Eric shepherds clients through cybersecurity incidents including network breaches, ransomware attacks, wire transfer fraud, business email compromises, financial crimes, corporate espionage and state-sponsored critical infrastructure intrusions. He leads and manages digital forensic investigations; develops and implements tailored cyber incident response strategies; prepares and drafts regulatory, government and shareholder disclosures; and crafts crisis communication strategies.

Eric is an active and engaged thought leader in the cybersecurity and data privacy industry. Designated as a Certified Information Privacy Professional (CIPP/US) by the International Association of Privacy Professionals (IAPP), he is frequently called upon to present seminars and CLEs to industry groups on evolving cybersecurity issues and other key digital forensic issues. He is a member of the Sedona Conference and a contributing author to Working Group 11 – Data Security and Privacy Liability.

David Navetta is a prominent leader in privacy, information security and technology law. He has extensive experience counseling clients on novel and cutting-edge data protection issues, including data breach response, cybersecurity risk management, consumer and employee privacy, incident response planning and preparedness, technology transactions, vendor management, board of director advice and consultation, regulatory investigations, litigation and due diligence in corporate transactions. David serves as a "breach coach" on an approved panel for numerous cyber insurance carriers and companies, and he has helped some of the world’s leading corporations to effectively respond to complex data security breaches and protect their enterprise. David’s clients range from startups to large Fortune 500 multinationals across a range of industries, including e-commerce, consumer products, name-brand traditional brick-and-mortar, hotels and hospitality, social media, technology, professional services, healthcare, financial institutions and energy.

David has served as a leader and integral member of a Chambers USA-ranked law firm he co-founded. He is known for his leadership and extensive experience in privacy and data protection law and is recognized by Chambers USA as a leading lawyer for privacy & data security from 2020 – 2023, by Legal 500 USA as a leading lawyer for international litigation and data protection & privacy from 2016 – 2020, as well as by WWL: Data in the area of Information Technology and Data Privacy & Protection. He is also a Certified Information Privacy Professional (CIPP/US) through the International Association of Privacy Professionals.

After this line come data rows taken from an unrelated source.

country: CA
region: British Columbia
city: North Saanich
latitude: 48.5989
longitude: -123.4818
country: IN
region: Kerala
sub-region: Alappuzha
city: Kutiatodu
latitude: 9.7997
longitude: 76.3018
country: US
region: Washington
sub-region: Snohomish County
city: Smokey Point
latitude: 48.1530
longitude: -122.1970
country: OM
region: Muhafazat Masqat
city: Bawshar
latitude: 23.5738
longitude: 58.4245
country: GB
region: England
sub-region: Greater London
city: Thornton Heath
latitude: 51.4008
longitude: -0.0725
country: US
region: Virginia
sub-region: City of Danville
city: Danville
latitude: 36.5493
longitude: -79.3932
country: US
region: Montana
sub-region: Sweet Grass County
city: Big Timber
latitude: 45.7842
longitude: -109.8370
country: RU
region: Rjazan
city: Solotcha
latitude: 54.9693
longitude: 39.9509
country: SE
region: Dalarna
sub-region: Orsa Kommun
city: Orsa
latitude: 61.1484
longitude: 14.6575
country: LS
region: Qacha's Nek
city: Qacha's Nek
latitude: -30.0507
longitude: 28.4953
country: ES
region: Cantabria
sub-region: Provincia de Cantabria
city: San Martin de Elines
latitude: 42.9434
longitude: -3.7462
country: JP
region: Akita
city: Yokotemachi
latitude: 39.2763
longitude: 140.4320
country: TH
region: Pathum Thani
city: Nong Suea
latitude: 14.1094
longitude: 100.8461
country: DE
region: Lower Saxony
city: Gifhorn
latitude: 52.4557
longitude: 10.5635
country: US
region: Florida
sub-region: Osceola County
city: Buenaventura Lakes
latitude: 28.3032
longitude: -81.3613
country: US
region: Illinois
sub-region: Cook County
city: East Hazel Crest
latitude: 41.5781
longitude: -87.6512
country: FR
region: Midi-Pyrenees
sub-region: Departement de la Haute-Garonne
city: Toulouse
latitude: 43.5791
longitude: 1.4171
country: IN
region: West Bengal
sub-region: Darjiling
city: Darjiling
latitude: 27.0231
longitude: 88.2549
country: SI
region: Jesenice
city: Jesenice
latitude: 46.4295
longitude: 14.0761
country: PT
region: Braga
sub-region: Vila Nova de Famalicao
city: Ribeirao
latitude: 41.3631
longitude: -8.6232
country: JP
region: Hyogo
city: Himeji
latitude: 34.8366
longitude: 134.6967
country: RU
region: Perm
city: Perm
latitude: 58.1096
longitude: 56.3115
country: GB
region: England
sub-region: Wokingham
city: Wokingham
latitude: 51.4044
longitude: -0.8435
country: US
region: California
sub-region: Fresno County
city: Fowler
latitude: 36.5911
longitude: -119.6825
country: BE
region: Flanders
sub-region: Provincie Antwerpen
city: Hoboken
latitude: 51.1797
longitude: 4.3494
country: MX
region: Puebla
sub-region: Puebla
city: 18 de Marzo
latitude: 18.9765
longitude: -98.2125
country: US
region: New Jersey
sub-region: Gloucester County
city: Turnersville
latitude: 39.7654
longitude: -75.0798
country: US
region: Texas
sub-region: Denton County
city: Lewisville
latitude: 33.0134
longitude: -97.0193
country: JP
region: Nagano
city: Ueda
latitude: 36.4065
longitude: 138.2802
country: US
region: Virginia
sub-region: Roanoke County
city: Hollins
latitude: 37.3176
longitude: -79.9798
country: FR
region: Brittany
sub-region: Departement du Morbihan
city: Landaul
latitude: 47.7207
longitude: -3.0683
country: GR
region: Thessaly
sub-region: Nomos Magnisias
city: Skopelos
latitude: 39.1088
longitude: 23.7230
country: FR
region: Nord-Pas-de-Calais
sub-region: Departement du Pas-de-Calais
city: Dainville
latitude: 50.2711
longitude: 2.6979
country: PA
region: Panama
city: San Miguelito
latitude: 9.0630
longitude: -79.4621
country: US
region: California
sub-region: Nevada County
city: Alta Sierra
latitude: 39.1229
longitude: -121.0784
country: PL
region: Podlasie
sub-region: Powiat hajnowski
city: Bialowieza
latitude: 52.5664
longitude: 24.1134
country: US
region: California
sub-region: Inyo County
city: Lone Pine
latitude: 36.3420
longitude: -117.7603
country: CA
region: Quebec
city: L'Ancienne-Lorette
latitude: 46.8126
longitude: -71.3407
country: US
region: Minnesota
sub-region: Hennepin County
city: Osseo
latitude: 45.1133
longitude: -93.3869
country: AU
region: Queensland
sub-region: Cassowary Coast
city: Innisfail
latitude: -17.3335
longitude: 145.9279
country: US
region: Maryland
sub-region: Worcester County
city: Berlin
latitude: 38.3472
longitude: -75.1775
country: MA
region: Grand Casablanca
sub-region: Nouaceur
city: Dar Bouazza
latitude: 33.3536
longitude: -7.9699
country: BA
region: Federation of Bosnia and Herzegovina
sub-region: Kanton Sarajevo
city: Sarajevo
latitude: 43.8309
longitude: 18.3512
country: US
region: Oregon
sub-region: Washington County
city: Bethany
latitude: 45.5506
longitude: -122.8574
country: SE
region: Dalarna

David’s diverse legal experiences over his career have provided him with a unique perspective and pragmatic approach to enterprise security, including serving as the former US co-chair of Norton Rose Fulbright’s data protection, privacy and cybersecurity practice group; his own entrepreneurial endeavor co-founding InfoLawGroup LLP; former assistant general counsel for AIG’s eBusiness Risk Solutions Group in New York for over three years; former co-chair of the American Bar Association's Information Security Committee and former chairman of the organization’s Contracting & Risk Management Working Group; and former co-chair of PCI’s Legal Risk and Liability Working Group.

David speaks and writes frequently concerning technology, privacy and data security legal issues, and is frequently cited as an expert in the press and otherwise.